Since the Tax Cuts and Jobs act was passed last year, there have been dozens of books and hundreds of seminars about it, to help people wrap their minds around the new laws. Almost nothing remains the same. However, that does not mean that it is complicated – it is just new, and in due time, it will be the new normal. Most of the changes are beneficial, but some are not, and we will endeavor to make all of them seem clear and simple.

The new 1040 tax form – the most visible change is that the new tax form has been changed from a 2-page document into a series of postcards. This may seem confusing, so be sure to ask your accountant to provide you with a “1040 reconciliation form.” This form essentially replicates the old look of the 1040, so one can avoid adjusting to the new, more confusing look.

Itemized deductions –all those years of savings charity and medical receipts for tax time will be over for most Americans. The standard deduction is 12,000 for Singles, and 24,000 for married people. That means that unless the combination of medical expenses, charity, real estate tax, mortgage interest and state tax paid (up to 10,000) is greater than those amounts, the standard deduction will apply. Real estate tax, though, is still deductible for state tax purposes. Additionally, many itemized deductions have been disallowed, such as moving expenses, tax preparation, work-related travel, home office expense, and the cost of a bank lockbox. Interest paid on home equity loans is only deductible if it was used for home improvement.

Rental Properties – a tax loophole available only for the 2018 tax year is the section 199A Safe Harbor deduction. This deduction applies to anyone who spend more than 250 hours working in their rental property. From 2019 and onwards, the 250 hours must be documented, but for 2018, no documentation is necessary to claim the deduction.

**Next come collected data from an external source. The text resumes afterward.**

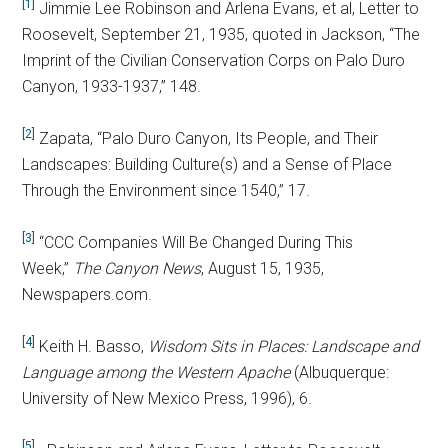
[1]
Jimmie Lee Robinson and Arlena Evans, et al, Letter to
Roosevelt, September 21, 1935, quoted in Jackson, “The
Imprint of the Civilian Conservation Corps on Palo Duro
Canyon, 1933-1937,” 148.
[2]
Zapata, “Palo Duro Canyon, Its People, and Their
Landscapes: Building Culture(s) and a Sense of Place
Through the Environment since 1540,” 17.
[3]
“CCC Companies Will Be Changed During This
Week,”
The Canyon News
, August 15, 1935,
Newspapers.com.
[4]
Keith H. Basso,
Wisdom Sits in Places: Landscape and
Language among the Western Apache
(Albuquerque:
University of New Mexico Press, 1996), 6.
[5]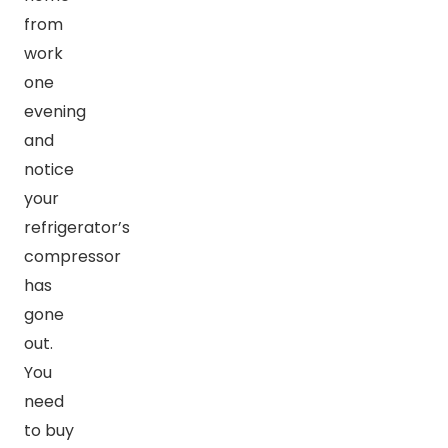
from
work
one
evening
and
notice
your
refrigerator’s
compressor
has
gone
out.
You
need
to buy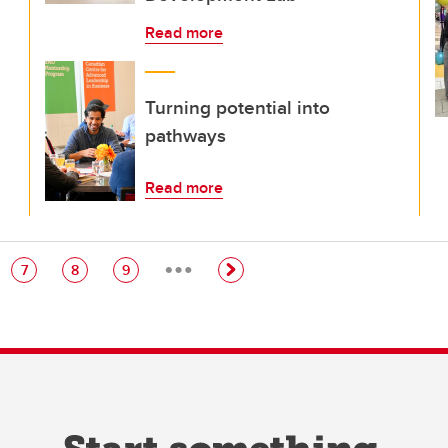
Read more
Turning potential into
pathways
Read more
…
e
Page
Page
Page
7
8
9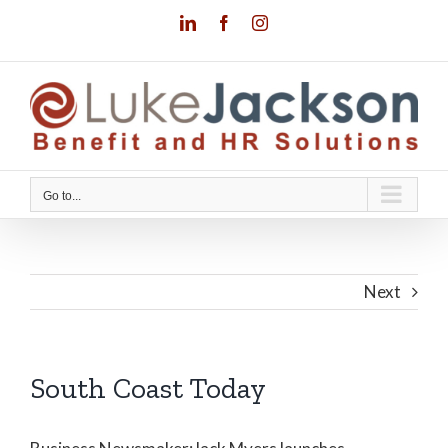
Skip
LinkedIn
Facebook
Instagram
to
content
Go to...
Next
South Coast Today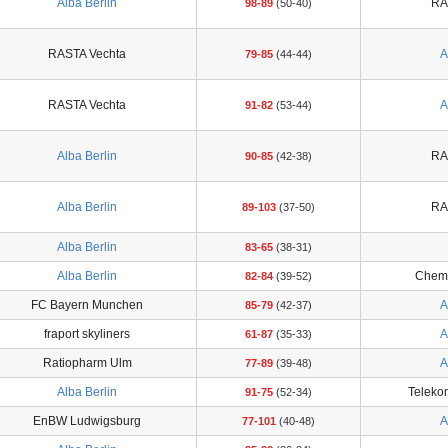
Alba Berlin
RA
98-89
(50-40)
RASTA Vechta
A
79-85
(44-44)
RASTA Vechta
A
91-82
(53-44)
Alba Berlin
RA
90-85
(42-38)
Alba Berlin
RA
89-103
(37-50)
Alba Berlin
83-65
(38-31)
Alba Berlin
Chemc
82-84
(39-52)
FC Bayern Munchen
A
85-79
(42-37)
fraport skyliners
A
61-87
(35-33)
Ratiopharm Ulm
A
77-89
(39-48)
Alba Berlin
Teleko
91-75
(52-34)
EnBW Ludwigsburg
A
77-101
(40-48)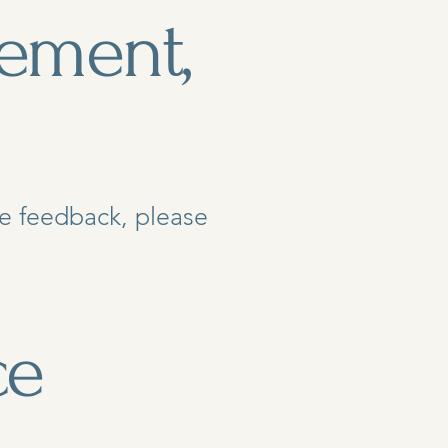
ement,
ide feedback, please
ce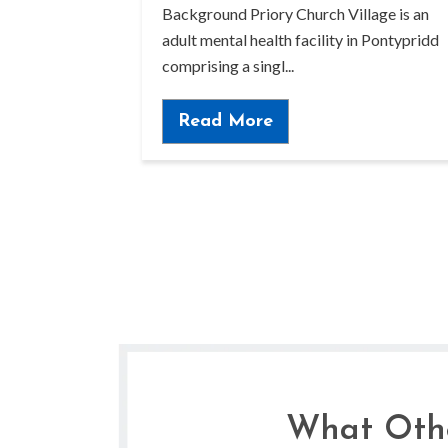
Background Priory Church Village is an
adult mental health facility in Pontypridd
comprising a singl...
Read More
What Othe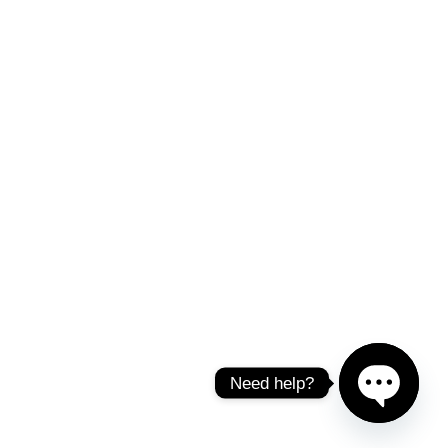
Need help?
Open chat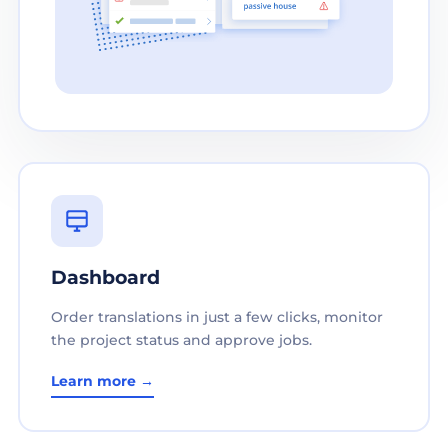
Dashboard
Order translations in just a few clicks, monitor
the project status and approve jobs.
Learn more →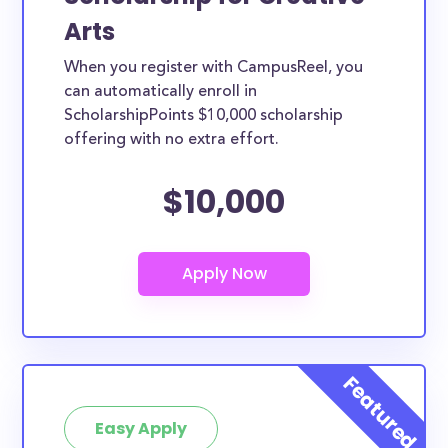
Arts
When you register with CampusReel, you
can automatically enroll in
ScholarshipPoints $10,000 scholarship
offering with no extra effort.
$10,000
Easy Apply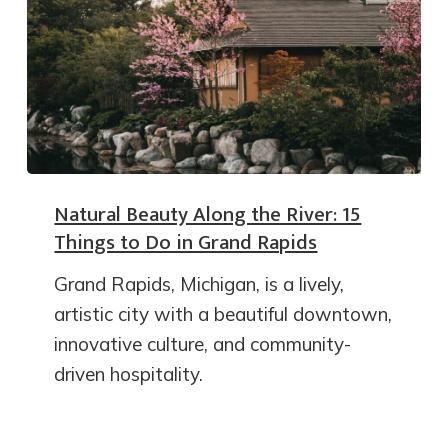
Natural Beauty Along the River: 15
Things to Do in Grand Rapids
Grand Rapids, Michigan, is a lively,
artistic city with a beautiful downtown,
innovative culture, and community-
driven hospitality.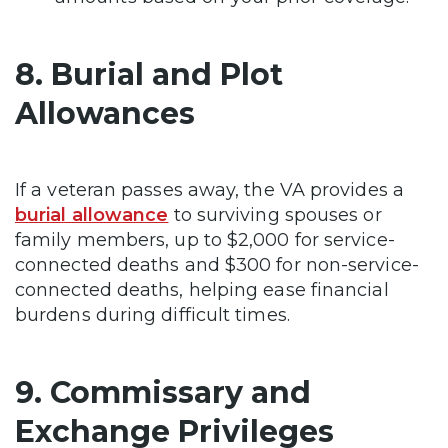
8. Burial and Plot
Allowances
If a veteran passes away, the VA provides a
burial allowance
to surviving spouses or
family members, up to $2,000 for service-
connected deaths and $300 for non-service-
connected deaths, helping ease financial
burdens during difficult times.
9. Commissary and
Exchange Privileges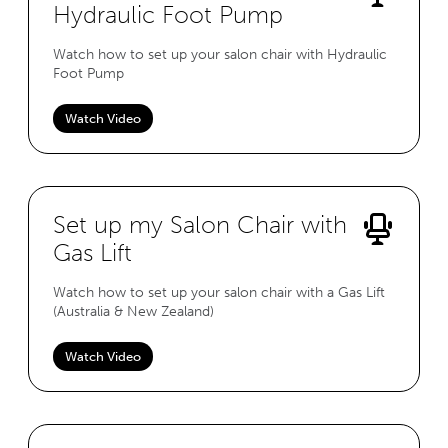
Hydraulic Foot Pump
Watch how to set up your salon chair with Hydraulic
Foot Pump
Watch Video
Set up my Salon Chair with
Gas Lift
Watch how to set up your salon chair with a Gas Lift
(Australia & New Zealand)
Watch Video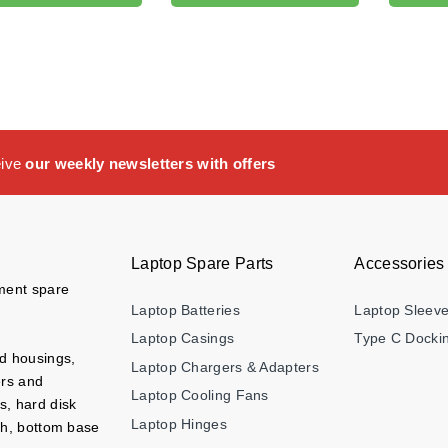
eive
our weekly newsletters with offers
Laptop Spare Parts
Accessories
ement spare
Laptop Batteries
Laptop Sleev
Laptop Casings
Type C Dockin
nd housings,
Laptop Chargers & Adapters
ers and
Laptop Cooling Fans
s, hard disk
Laptop Hinges
ch, bottom base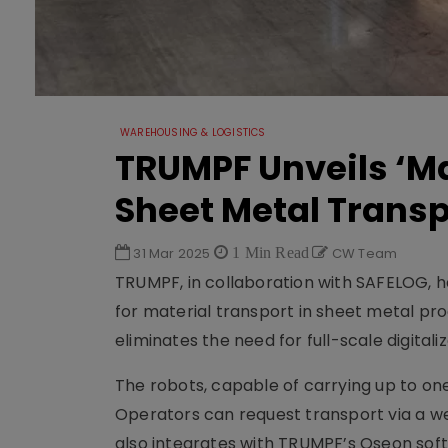
WAREHOUSING & LOGISTICS
TRUMPF Unveils ‘Ma
Sheet Metal Transp
31 Mar 2025
1 Min Read
CW Team
TRUMPF, in collaboration with SAFELOG, ha
for material transport in sheet metal pr
eliminates the need for full-scale digital
The robots, capable of carrying up to one
Operators can request transport via a 
also integrates with TRUMPF’s Oseon sof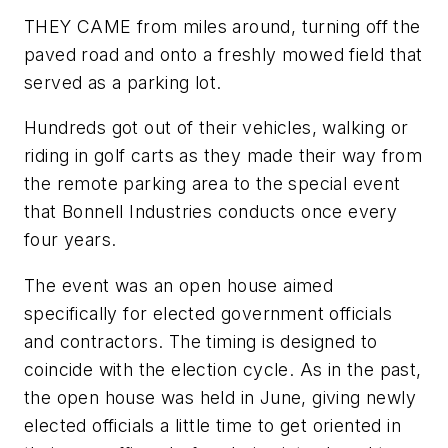
THEY CAME from miles around, turning off the
paved road and onto a freshly mowed field that
served as a parking lot.
Hundreds got out of their vehicles, walking or
riding in golf carts as they made their way from
the remote parking area to the special event
that Bonnell Industries conducts once every
four years.
The event was an open house aimed
specifically for elected government officials
and contractors. The timing is designed to
coincide with the election cycle. As in the past,
the open house was held in June, giving newly
elected officials a little time to get oriented in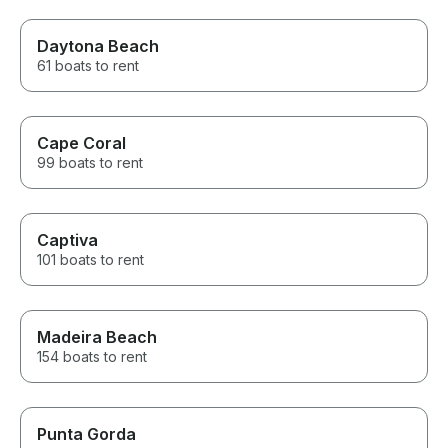
Daytona Beach
61 boats to rent
Cape Coral
99 boats to rent
Captiva
101 boats to rent
Madeira Beach
154 boats to rent
Punta Gorda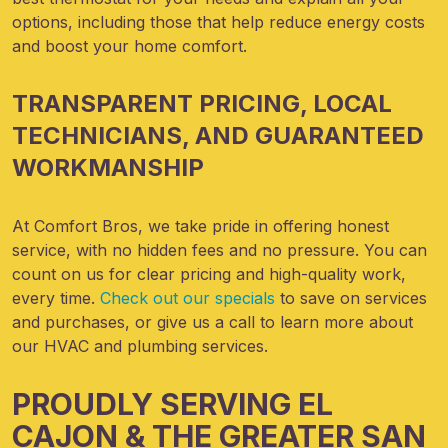
options, including those that help reduce energy costs
and boost your home comfort.
TRANSPARENT PRICING, LOCAL
TECHNICIANS, AND GUARANTEED
WORKMANSHIP
At Comfort Bros, we take pride in offering honest
service, with no hidden fees and no pressure. You can
count on us for clear pricing and high-quality work,
every time.
Check out our specials
to save on services
and purchases, or give us a call to learn more about
our HVAC and plumbing services.
PROUDLY SERVING EL
CAJON & THE GREATER SAN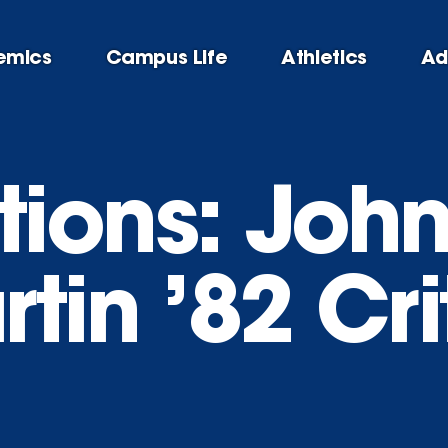
emics
Campus Life
Athletics
Ad
ions: John
tin ’82 Cri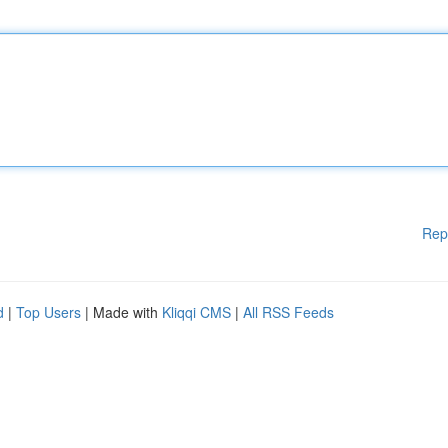
Rep
d
|
Top Users
| Made with
Kliqqi CMS
|
All RSS Feeds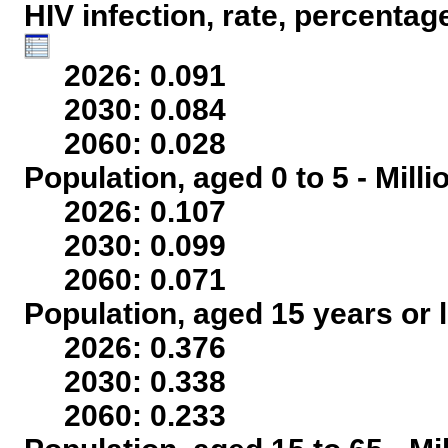
HIV infection, rate, percentag
2026: 0.091
2030: 0.084
2060: 0.028
Population, aged 0 to 5 - Mill
2026: 0.107
2030: 0.099
2060: 0.071
Population, aged 15 years or l
2026: 0.376
2030: 0.338
2060: 0.233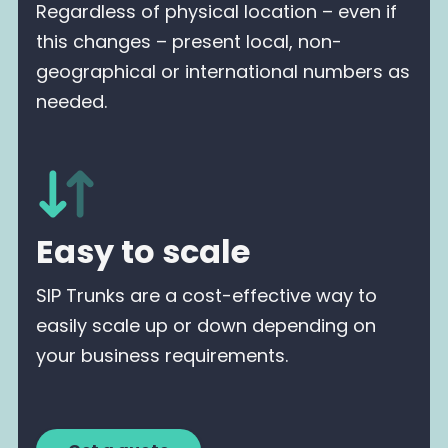
Regardless of physical location – even if
this changes – present local, non-
geographical or international numbers as
needed.
Easy to scale
SIP Trunks are a cost-effective way to
easily scale up or down depending on
your business requirements.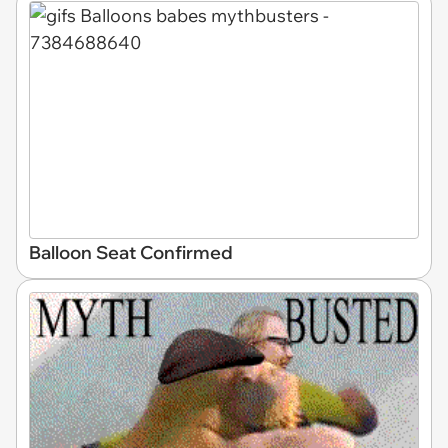
Balloon Seat Confirmed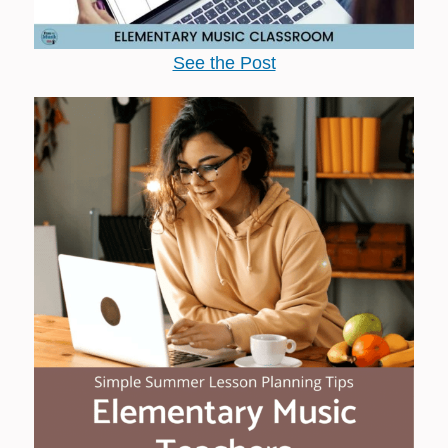
See the Post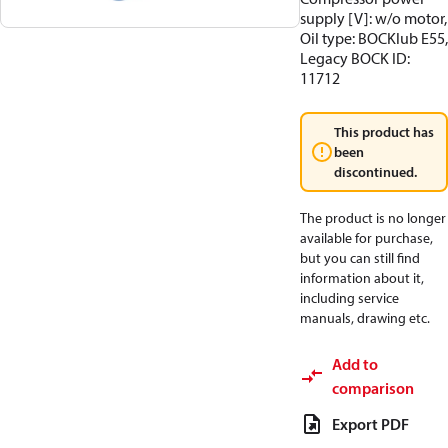
supply [V]: w/o motor,
Oil type: BOCKlub E55,
Legacy BOCK ID:
11712
This product has
been
discontinued.
The product is no longer
available for purchase,
but you can still find
information about it,
including service
manuals, drawing etc.
Add to
comparison
Export PDF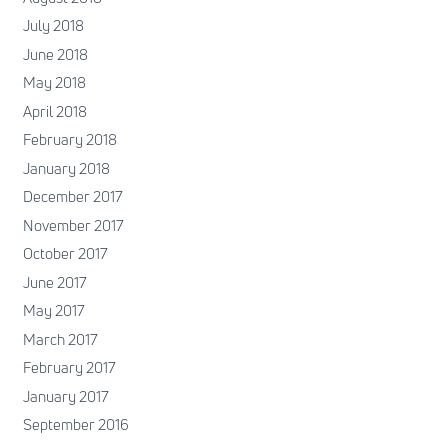
July 2018
June 2018
May 2018
April 2018
February 2018
January 2018
December 2017
November 2017
October 2017
June 2017
May 2017
March 2017
February 2017
January 2017
September 2016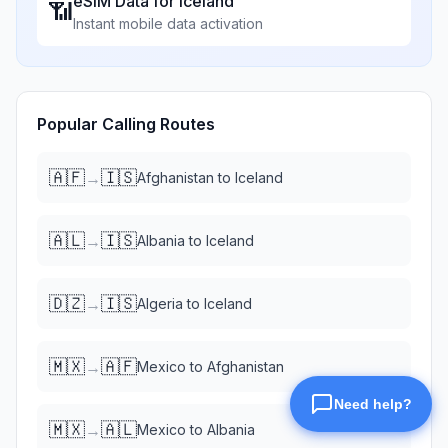
eSIM Data for
Iceland
📶
Instant mobile data activation
Popular Calling Routes
🇦🇫
🇮🇸
→
Afghanistan
to
Iceland
🇦🇱
🇮🇸
→
Albania
to
Iceland
🇩🇿
🇮🇸
→
Algeria
to
Iceland
🇲🇽
🇦🇫
→
Mexico
to
Afghanistan
🇲🇽
🇦🇱
→
Mexico
to
Albania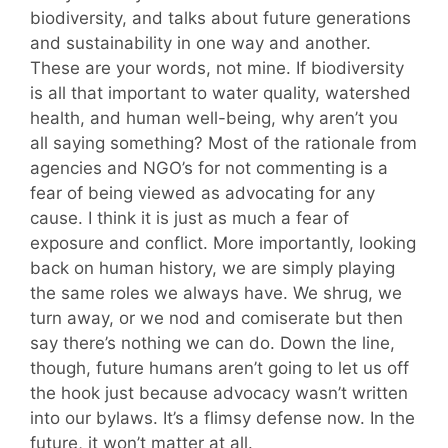
biodiversity, and talks about future generations
and sustainability in one way and another.
These are your words, not mine. If biodiversity
is all that important to water quality, watershed
health, and human well-being, why aren’t you
all saying something? Most of the rationale from
agencies and NGO’s for not commenting is a
fear of being viewed as advocating for any
cause. I think it is just as much a fear of
exposure and conflict. More importantly, looking
back on human history, we are simply playing
the same roles we always have. We shrug, we
turn away, or we nod and comiserate but then
say there’s nothing we can do. Down the line,
though, future humans aren’t going to let us off
the hook just because advocacy wasn’t written
into our bylaws. It’s a flimsy defense now. In the
future, it won’t matter at all.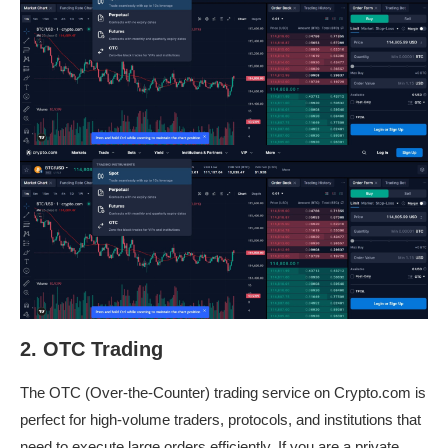
2. OTC Trading
The OTC (Over-the-Counter) trading service on Crypto.com is
perfect for high-volume traders, protocols, and institutions that
need to execute large orders efficiently. If you are a private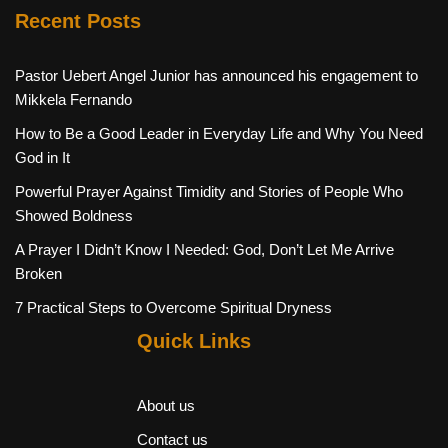
Recent Posts
Pastor Uebert Angel Junior has announced his engagement to
Mikkela Fernando
How to Be a Good Leader in Everyday Life and Why You Need
God in It
Powerful Prayer Against Timidity and Stories of People Who
Showed Boldness
A Prayer I Didn’t Know I Needed: God, Don’t Let Me Arrive
Broken
7 Practical Steps to Overcome Spiritual Dryness
Quick Links
About us
Contact us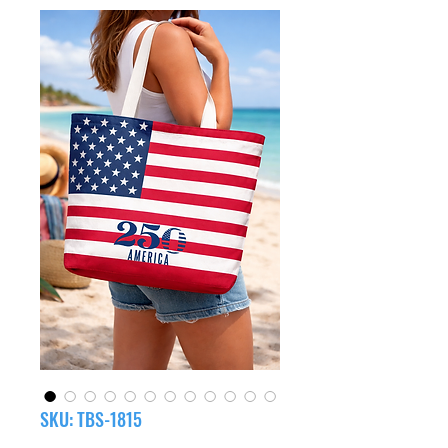
SKU: TBS-1815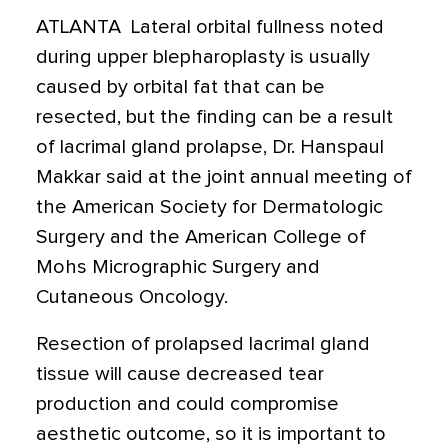
ATLANTA  Lateral orbital fullness noted
during upper blepharoplasty is usually
caused by orbital fat that can be
resected, but the finding can be a result
of lacrimal gland prolapse, Dr. Hanspaul
Makkar said at the joint annual meeting of
the American Society for Dermatologic
Surgery and the American College of
Mohs Micrographic Surgery and
Cutaneous Oncology.
Resection of prolapsed lacrimal gland
tissue will cause decreased tear
production and could compromise
aesthetic outcome, so it is important to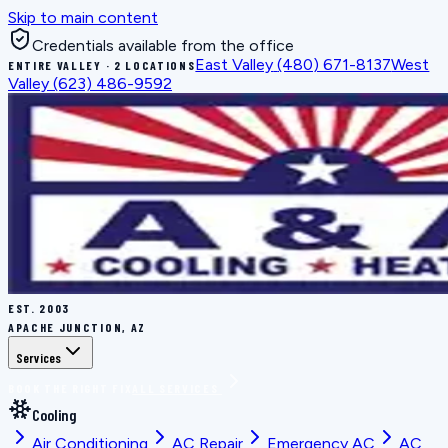
Skip to main content
Credentials available from the office
East Valley
(480) 671-8137
West
ENTIRE VALLEY · 2 LOCATIONS
Valley
(623) 486-9592
EST.
2003
APACHE JUNCTION, AZ
Services
BOOK THE RIGHT FIX
ALL SERVICES
Cooling
Air Conditioning
AC Repair
Emergency AC
AC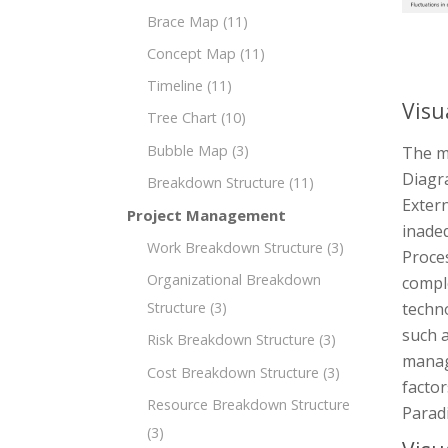
Brace Map
(11)
Concept Map
(11)
Timeline
(11)
Visu
Tree Chart
(10)
Bubble Map
(3)
The m
Diagr
Breakdown Structure
(11)
Extern
Project Management
inadeq
Work Breakdown Structure
(3)
Proces
Organizational Breakdown
comple
techn
Structure
(3)
such a
Risk Breakdown Structure
(3)
manag
Cost Breakdown Structure
(3)
factor
Resource Breakdown Structure
Parad
(3)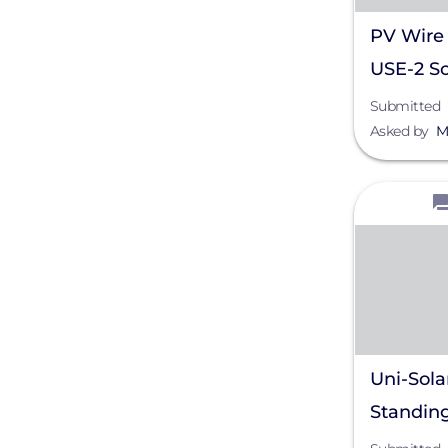
PV Wire 
USE-2 So
Submitted
Asked by
M
View
Uni-Sola
Standin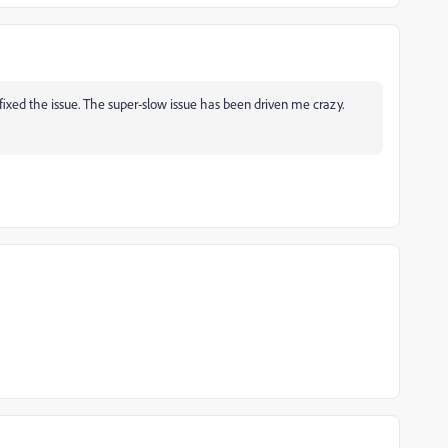
ixed the issue. The super-slow issue has been driven me crazy.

Documentation – in response to an increase in tax returns filed fraudulently, the IRS requires every taxpayer to provide a photo ID to their accountant, and to submit a proof of any children that they claim as dependents. Proof of dependents includes medical records or school records

Health insurance – 2018 is the last year that health insurance is required, as Obamacare was ruled out as unconstitutional by the Supreme Court.

Divorce – 2018 is also the last year that alimony is tax deductible. Any alimony paid on a divorce decree issued after January 1, 2019 is no longer deductible.

Business meals & entertainment – while business meals are still mostly deductible, entertainment, such as season tickets for treating high-value clients, are not.

Children – the new tax credit provides 2,000 for every qualifying child.

Corporations – the new corporate tax rate has gone down from 35% to 21%, with small businesses and individual taxpayers picking up the tab. It is highly likely that this will be repealed when if there will be a Democrat in the White House in conjunction with a Democratic Congress.

As a final note, there have been many people who have been scammed recently by people masquerading as the IRS and threatening to arrest them if they do not pay immediately over the phone. It is very important to understand that the IRS does not call people over the phone – they will send a combination of the following letters over a period of several months: CP2000, CP2501, CP3219, 2205A. Finally, if all of those are ignored, a 1058 Final Notice will be sent. However, even then, the person will have a fair trial before they can be indicted for tax fraud. This is a democratic country, and there has never been an instance where someone had to pay over the phone to avoid arrest. The best thing to do in such threatening phone calls is to hang up.